1 Bialetti Kaffeemaschine / 2 Espressomaschine To-Go von Wacaco / 3 French Press von PO: Selected

Individualität und Ästhetik bei der Zubereitung werden insgesamt weiter großgeschrieben, was insbesondere Pour Over-Handfilter und Espressokannen jetzt sehr selbstbewusst zeigen. Sensationell futuristisch und eine gelungene Idee aus Aluminiumguss finden wir hier den Kaffeebereiter von O-Lyfe, der wahlweise mit Papier- oder Edelstahl-Kaffeefilter funktioniert. Die minimalistischen Linien bringen das robuste Material stilsicher zur Geltung. In diese designorientierte Reihe gehören Neuauflagen von Klassikern wie die Edelstahl-Espressokanne aus dem Jahr 1979 des Münchner Stardesigners Richard Sapper für Alessi. Der fast rohe, technische Entwurf erinnert an die Bauhaus-Formensprache und zeichnet sich durch Sappers charakteristische Sachlichkeit der Dinge aus, die ausgezeichnet zum handwerklichen Anspruch der hochwertigen Kaffeezubereitung passt.

Alessi
O-Lyfe
Hario

Ein Comeback in Zeiten neuer Werte und der Entschleunigung feiern klassische Cona-Kannen mit ihren zwei übereinanderliegenden kolbenartigen Glaskammern. Das hier zugrunde liegende Unterdruck-Prinzip wurde Anfang des 19. Jahrhunderts in Deutschland erfunden.
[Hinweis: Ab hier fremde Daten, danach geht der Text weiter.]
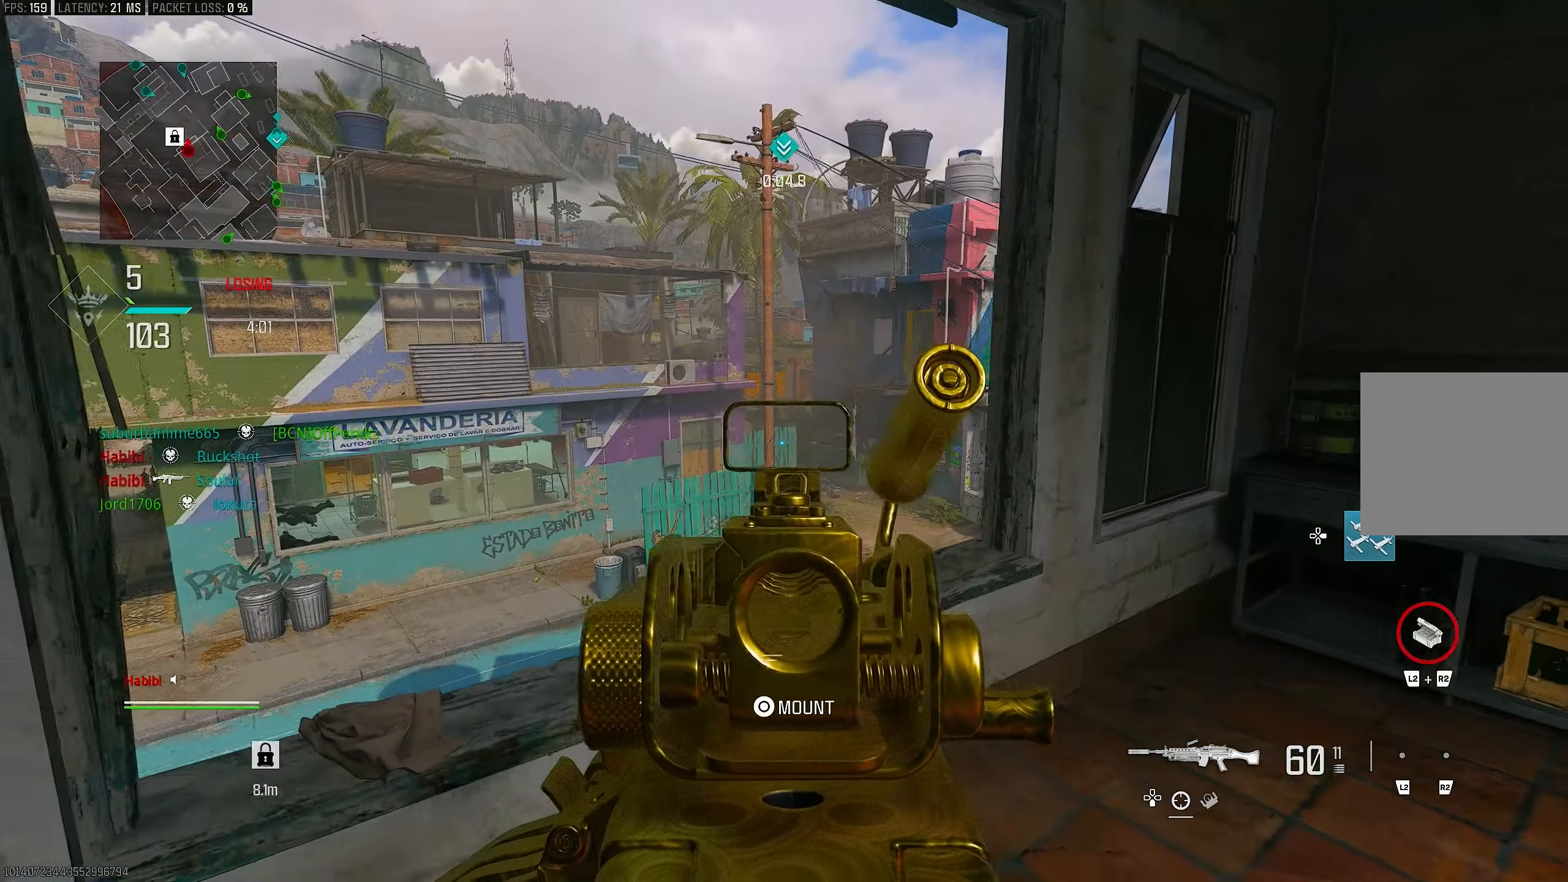
{"buttons": ["L1"], "left_stick": "down-right", "right_stick": "center", "events": [[17, "right_stick", "center"], [133, "left_stick", "down-right"]]}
Man braucht etwas Muse, da sich bei diesem Verfahren der fertige Kaffee viel Zeit zum Durchlaufen nimmt. Hersteller Hario kombiniert jetzt den optisch sinnlichen Vakuumbereiter mit dem Prinzip der italienischen Herdkännchen, sprich, das Pulver wird vollständig in Wasser aufgelöst und dann durch Papier gefiltert, wodurch der Kaffee viel Körper fürs samtige Gaumengefühl entwickelt.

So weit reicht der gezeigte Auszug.